━━ Dataset records

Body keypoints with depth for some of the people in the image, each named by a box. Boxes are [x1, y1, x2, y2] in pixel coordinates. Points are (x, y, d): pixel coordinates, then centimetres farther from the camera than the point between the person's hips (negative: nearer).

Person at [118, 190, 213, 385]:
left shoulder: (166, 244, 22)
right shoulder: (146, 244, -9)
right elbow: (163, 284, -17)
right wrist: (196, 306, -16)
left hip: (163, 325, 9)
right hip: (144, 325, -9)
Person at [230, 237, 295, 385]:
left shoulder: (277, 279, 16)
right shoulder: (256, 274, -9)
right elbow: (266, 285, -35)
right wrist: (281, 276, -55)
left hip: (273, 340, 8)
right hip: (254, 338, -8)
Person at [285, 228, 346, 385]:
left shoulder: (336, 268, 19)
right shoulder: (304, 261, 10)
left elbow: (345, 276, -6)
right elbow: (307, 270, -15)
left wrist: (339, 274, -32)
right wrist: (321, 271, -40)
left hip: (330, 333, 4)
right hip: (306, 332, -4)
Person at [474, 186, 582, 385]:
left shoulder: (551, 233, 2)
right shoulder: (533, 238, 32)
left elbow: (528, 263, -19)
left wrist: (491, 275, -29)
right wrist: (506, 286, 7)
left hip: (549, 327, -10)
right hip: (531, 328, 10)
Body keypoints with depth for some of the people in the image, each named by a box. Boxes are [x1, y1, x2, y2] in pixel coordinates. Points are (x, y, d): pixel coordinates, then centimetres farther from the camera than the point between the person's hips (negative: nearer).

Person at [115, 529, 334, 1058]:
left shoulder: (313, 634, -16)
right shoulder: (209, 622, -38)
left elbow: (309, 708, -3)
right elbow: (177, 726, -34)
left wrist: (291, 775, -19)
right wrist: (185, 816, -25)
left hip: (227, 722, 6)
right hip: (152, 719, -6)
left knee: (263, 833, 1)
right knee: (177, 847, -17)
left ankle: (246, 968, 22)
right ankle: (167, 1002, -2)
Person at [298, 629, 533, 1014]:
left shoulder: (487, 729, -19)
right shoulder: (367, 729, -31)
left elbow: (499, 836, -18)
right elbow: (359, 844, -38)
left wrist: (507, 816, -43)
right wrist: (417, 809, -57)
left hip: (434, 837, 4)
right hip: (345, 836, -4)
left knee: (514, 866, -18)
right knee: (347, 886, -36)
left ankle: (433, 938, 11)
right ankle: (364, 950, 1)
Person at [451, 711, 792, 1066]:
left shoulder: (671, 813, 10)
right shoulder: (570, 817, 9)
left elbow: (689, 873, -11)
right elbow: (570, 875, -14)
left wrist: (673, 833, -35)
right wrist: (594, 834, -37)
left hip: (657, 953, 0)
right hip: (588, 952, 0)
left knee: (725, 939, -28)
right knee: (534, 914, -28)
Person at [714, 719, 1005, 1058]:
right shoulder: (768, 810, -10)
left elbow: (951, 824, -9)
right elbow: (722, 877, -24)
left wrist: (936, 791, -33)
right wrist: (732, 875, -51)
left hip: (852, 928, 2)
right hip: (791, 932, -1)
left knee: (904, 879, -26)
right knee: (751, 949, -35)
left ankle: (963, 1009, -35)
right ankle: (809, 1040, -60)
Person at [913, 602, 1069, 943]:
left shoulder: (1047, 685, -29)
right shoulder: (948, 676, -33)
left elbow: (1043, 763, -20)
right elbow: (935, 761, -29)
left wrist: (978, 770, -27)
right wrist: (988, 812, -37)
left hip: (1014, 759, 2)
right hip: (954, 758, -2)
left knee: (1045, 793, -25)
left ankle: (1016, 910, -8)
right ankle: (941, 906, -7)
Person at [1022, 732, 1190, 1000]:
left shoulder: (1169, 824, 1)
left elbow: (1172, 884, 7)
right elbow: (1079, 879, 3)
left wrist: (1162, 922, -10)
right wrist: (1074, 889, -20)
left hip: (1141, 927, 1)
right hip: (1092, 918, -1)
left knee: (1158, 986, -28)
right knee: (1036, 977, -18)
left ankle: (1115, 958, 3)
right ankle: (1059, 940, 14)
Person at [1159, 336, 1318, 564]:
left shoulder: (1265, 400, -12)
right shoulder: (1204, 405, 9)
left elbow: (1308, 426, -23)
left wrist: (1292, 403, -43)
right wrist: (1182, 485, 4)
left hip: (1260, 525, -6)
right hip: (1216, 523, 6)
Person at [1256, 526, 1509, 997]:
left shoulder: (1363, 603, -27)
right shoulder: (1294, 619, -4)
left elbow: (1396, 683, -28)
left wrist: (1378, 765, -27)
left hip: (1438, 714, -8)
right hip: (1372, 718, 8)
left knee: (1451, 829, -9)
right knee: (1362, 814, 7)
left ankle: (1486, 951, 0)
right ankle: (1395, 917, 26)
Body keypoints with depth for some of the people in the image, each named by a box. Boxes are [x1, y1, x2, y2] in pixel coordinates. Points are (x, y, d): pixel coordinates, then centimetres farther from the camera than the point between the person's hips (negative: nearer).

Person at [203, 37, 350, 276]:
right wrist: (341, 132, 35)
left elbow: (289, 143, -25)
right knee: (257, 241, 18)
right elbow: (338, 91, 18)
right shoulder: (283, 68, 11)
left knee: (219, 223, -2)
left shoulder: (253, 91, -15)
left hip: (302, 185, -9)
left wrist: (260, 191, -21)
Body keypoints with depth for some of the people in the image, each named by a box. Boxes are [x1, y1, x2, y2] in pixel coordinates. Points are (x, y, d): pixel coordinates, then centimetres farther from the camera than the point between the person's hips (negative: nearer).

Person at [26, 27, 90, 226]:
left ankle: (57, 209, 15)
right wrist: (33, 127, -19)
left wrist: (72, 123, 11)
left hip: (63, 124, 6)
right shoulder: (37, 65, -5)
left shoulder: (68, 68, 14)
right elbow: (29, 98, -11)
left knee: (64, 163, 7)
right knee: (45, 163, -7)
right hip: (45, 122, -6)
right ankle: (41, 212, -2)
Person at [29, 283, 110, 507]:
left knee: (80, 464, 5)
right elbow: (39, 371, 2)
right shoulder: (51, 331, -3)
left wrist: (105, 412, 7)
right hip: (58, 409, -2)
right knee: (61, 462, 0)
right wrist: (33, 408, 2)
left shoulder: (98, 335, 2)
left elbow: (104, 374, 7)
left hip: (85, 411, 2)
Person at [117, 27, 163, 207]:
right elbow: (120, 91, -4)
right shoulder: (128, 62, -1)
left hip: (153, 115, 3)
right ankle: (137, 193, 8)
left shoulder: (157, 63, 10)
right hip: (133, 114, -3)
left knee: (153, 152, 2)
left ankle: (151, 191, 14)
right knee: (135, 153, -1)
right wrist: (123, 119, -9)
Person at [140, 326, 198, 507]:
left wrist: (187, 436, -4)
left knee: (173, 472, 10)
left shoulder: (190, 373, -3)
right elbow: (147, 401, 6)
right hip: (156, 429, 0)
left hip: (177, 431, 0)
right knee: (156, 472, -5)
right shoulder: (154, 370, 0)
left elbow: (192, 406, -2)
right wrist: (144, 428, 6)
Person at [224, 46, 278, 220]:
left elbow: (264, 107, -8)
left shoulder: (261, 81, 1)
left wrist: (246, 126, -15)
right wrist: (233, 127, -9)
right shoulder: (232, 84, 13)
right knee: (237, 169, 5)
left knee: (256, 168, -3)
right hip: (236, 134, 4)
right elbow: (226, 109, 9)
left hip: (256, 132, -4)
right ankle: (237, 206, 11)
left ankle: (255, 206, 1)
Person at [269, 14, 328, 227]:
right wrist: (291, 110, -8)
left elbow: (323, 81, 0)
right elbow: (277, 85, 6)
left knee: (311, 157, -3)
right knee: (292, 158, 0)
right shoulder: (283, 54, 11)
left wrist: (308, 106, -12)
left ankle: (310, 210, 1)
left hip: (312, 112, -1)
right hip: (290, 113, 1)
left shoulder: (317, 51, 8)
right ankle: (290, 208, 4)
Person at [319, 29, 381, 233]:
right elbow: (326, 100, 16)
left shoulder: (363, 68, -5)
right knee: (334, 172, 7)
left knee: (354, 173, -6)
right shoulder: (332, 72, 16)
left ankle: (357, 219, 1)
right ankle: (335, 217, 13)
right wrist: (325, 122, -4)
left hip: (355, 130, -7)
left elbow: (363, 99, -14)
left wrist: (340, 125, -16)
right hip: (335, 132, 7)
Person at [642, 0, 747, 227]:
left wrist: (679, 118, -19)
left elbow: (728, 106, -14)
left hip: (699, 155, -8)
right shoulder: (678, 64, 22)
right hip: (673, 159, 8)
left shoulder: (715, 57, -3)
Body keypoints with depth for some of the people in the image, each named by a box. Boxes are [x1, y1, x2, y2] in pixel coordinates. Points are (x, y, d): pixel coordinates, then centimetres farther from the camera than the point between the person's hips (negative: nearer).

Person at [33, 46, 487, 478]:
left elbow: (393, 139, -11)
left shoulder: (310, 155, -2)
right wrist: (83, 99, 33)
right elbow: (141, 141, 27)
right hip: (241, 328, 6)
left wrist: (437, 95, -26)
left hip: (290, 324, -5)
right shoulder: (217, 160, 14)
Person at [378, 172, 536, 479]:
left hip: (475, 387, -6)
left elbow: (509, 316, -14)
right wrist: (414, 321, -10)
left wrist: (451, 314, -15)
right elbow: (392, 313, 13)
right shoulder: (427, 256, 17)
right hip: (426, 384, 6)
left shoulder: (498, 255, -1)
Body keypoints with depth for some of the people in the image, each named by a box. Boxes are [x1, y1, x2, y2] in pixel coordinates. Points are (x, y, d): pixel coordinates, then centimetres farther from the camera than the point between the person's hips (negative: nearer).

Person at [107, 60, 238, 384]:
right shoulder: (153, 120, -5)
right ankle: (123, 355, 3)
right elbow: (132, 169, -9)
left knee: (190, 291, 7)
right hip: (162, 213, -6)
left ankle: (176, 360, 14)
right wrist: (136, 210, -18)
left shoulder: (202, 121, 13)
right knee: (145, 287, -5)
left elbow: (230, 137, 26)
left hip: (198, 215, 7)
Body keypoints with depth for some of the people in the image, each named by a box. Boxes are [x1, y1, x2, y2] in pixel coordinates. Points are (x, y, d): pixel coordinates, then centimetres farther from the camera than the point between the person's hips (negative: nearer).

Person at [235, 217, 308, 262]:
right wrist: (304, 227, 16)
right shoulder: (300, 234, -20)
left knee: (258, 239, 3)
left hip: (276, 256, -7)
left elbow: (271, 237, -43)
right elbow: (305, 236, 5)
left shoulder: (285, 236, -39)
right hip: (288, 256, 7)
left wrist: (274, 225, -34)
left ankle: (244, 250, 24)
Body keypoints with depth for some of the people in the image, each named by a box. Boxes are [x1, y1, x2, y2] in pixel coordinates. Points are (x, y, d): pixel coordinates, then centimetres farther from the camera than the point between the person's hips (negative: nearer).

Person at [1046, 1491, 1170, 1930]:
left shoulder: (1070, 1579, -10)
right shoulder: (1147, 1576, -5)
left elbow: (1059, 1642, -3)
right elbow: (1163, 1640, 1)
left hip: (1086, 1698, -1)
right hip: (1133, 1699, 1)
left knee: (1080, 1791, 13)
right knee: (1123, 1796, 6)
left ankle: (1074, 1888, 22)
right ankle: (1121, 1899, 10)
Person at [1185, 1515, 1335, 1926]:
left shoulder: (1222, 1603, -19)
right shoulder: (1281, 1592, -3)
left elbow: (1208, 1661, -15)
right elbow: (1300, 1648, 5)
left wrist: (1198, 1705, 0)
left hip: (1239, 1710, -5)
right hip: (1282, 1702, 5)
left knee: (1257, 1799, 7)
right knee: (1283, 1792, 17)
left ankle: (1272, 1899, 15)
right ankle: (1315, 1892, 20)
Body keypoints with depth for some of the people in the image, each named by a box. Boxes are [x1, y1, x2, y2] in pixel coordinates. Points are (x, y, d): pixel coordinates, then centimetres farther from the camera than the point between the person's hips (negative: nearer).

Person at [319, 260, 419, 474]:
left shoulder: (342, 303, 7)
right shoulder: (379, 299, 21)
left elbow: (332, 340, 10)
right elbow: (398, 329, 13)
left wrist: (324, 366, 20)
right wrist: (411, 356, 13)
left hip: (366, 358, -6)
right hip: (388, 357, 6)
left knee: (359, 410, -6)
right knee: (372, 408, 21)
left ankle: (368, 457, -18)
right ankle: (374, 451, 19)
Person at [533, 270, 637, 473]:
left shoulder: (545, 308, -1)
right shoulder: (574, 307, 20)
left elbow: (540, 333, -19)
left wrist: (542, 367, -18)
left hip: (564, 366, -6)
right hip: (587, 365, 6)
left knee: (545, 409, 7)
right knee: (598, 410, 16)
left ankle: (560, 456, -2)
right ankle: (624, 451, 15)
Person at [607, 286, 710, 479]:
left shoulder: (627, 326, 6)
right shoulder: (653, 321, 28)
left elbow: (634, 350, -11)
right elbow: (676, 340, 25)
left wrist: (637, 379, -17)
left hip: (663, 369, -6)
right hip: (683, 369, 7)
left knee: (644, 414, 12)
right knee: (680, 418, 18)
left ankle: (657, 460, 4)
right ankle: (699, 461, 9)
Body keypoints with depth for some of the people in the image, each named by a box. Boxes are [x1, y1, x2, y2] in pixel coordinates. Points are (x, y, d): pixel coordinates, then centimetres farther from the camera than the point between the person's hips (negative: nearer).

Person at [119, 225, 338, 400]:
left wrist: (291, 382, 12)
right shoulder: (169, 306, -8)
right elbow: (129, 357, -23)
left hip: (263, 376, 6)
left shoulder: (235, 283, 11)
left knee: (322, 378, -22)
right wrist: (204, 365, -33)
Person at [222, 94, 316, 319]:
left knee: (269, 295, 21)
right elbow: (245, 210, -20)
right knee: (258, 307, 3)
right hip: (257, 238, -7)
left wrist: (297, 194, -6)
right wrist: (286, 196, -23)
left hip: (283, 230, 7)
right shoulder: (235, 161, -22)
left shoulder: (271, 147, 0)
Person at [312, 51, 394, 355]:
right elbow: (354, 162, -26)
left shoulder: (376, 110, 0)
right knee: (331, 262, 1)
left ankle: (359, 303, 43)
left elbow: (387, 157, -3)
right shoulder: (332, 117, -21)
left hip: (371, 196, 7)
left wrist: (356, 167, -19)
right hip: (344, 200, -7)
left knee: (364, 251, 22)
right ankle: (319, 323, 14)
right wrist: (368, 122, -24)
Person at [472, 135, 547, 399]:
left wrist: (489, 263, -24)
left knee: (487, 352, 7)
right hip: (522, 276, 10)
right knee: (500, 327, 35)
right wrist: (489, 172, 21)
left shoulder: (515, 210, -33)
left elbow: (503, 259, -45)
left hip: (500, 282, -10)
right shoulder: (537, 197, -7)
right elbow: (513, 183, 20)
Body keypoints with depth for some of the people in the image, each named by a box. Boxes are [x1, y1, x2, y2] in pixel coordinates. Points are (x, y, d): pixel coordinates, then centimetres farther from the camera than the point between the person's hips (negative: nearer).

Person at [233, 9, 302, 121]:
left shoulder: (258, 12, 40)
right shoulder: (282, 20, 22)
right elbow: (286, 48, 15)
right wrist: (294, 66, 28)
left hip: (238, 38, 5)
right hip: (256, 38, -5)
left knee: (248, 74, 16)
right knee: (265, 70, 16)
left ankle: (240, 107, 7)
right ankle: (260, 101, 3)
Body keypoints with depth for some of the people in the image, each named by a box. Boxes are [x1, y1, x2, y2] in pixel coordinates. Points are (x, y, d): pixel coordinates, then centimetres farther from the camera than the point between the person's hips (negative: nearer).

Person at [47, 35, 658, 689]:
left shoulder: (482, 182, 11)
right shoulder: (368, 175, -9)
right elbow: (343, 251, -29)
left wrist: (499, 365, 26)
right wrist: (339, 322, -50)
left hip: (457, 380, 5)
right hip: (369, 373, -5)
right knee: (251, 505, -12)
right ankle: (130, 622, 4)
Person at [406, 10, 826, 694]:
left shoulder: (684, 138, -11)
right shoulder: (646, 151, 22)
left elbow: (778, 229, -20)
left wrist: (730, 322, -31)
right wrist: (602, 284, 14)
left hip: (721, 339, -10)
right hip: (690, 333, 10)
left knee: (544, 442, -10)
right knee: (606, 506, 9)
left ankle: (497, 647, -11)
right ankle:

━━━━

**Assigned task**
Produce only the lines from the line containing "left elbow: (264, 107, -8)" through the line containing "right shoulder: (332, 72, 16)", inclusive of both, exactly as they stand in the entries above.

**Task output**
left elbow: (264, 107, -8)
left shoulder: (261, 81, 1)
left wrist: (246, 126, -15)
right wrist: (233, 127, -9)
right shoulder: (232, 84, 13)
right knee: (237, 169, 5)
left knee: (256, 168, -3)
right hip: (236, 134, 4)
right elbow: (226, 109, 9)
left hip: (256, 132, -4)
right ankle: (237, 206, 11)
left ankle: (255, 206, 1)
Person at [269, 14, 328, 227]:
right wrist: (291, 110, -8)
left elbow: (323, 81, 0)
right elbow: (277, 85, 6)
left knee: (311, 157, -3)
right knee: (292, 158, 0)
right shoulder: (283, 54, 11)
left wrist: (308, 106, -12)
left ankle: (310, 210, 1)
left hip: (312, 112, -1)
right hip: (290, 113, 1)
left shoulder: (317, 51, 8)
right ankle: (290, 208, 4)
Person at [319, 29, 381, 233]:
right elbow: (326, 100, 16)
left shoulder: (363, 68, -5)
right knee: (334, 172, 7)
left knee: (354, 173, -6)
right shoulder: (332, 72, 16)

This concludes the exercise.